If the ‘100 minus age’ rule is to be followed, both of them must allocate 70% of their assets towards equities. Though it is not a big deal for Person ‘A’, it may not be the case for Person ‘B’. This is because the latter has many commitments to take care of and cannot afford to lose capital investment if the equity market goes down. Further, Person ‘B’ cannot afford losing money at this point as the loan repayment is due in two months.
What can be a better approach?
It is recommended to look at the asset allocation from the risk profile and goals’ perspective rather than age. Mind that equities need a long time to fetch the expected returns. If the time remaining to reach your goals are short, go for debt investments.
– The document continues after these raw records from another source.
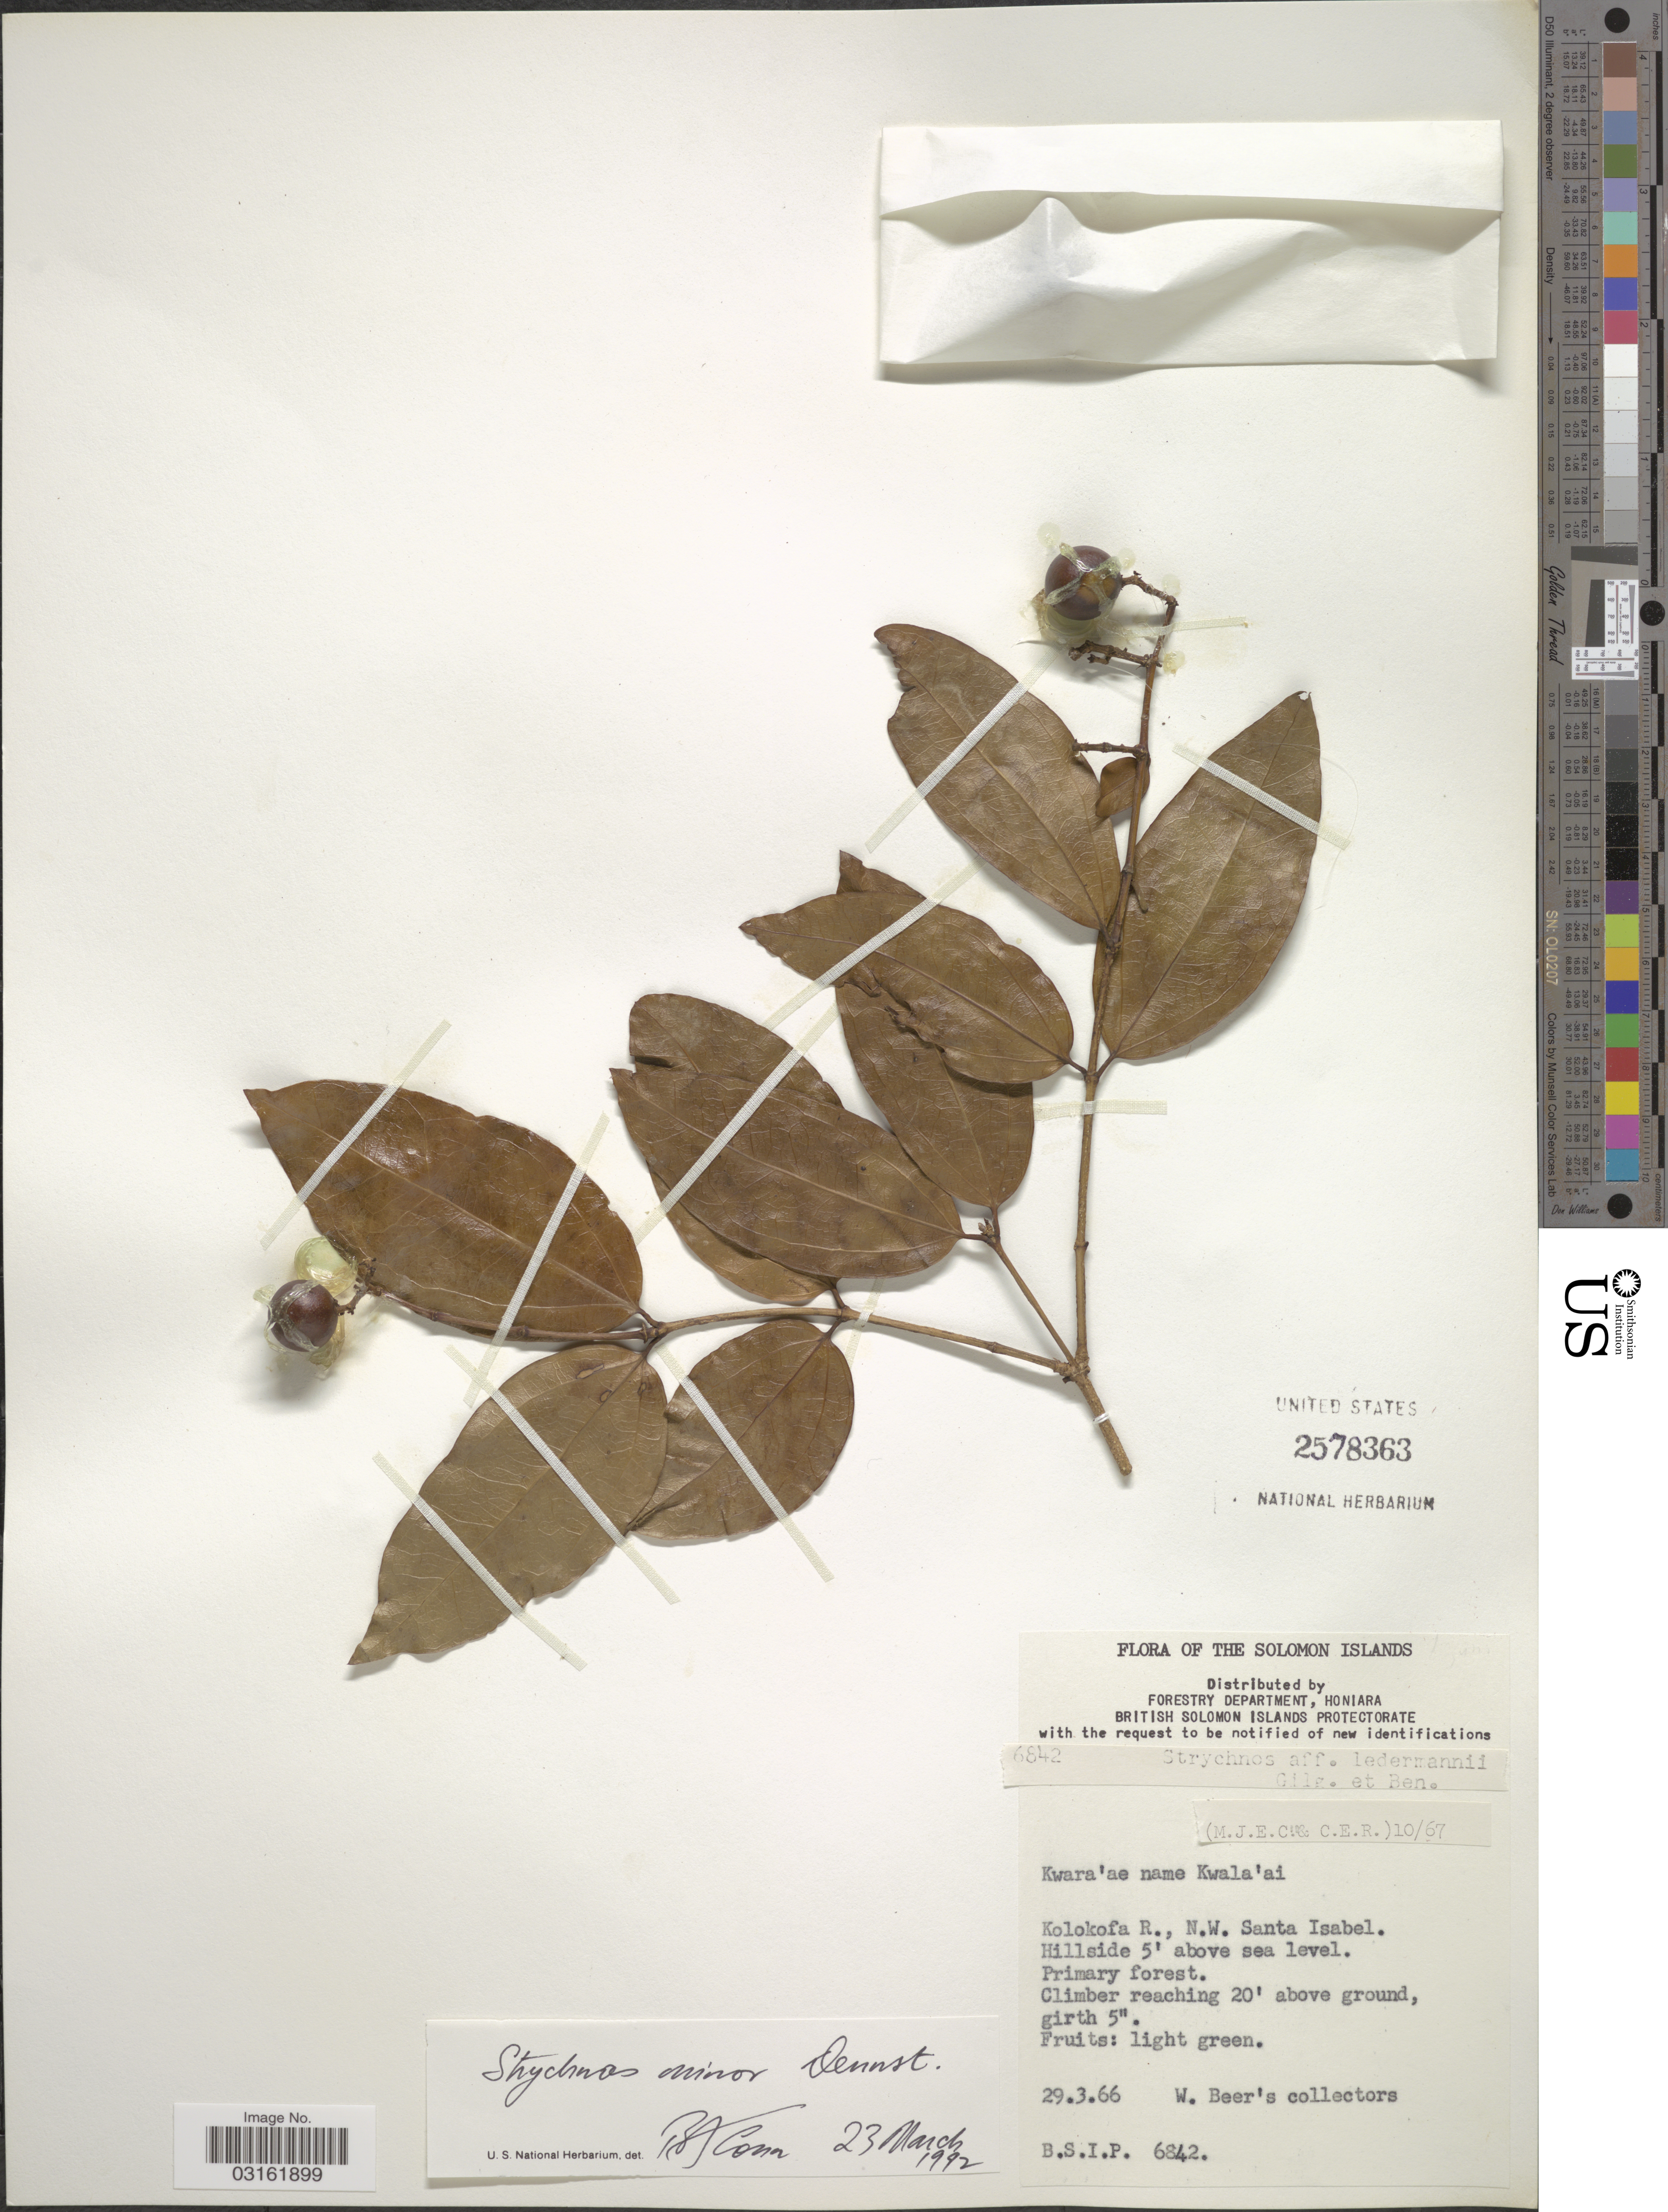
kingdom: Plantae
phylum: Tracheophyta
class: Magnoliopsida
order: Gentianales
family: Loganiaceae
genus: Strychnos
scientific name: Strychnos minor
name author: Dennst.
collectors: W. Beer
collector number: B.S.I.P.6842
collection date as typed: Transcribed d/m/y: 29/3/66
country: Solomon Islands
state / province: Solomon Islands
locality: The Solomon Islands. Kolokofa R., N. W. Santa Isabel.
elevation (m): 2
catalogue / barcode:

Speaking of the previous example, Person ‘B’ may invest in debt funds to fulfil the short-term goal of repaying the loan taken from a relative in two months. When it comes to repaying another family loan in about two-three years, Person ‘B’ can allocate about 30:70 in equity and debt funds.
Due to the unstable career, Person ‘B’ has been planning to start a business over a period of 10 years. For this purpose, an asset allocation of 50:50 in equity and debt funds can be favourable.
There is no standard rule that can obey factors, such as your risk appetite, time to reach the goals, and your age. However, you can roughly make decisions by aligning your goals with the nature of investments. You cannot be passive after allocating assets at once. Keep track of assets’ performance and if they are not in line with your goals, re-balance the asset allocation to align them better.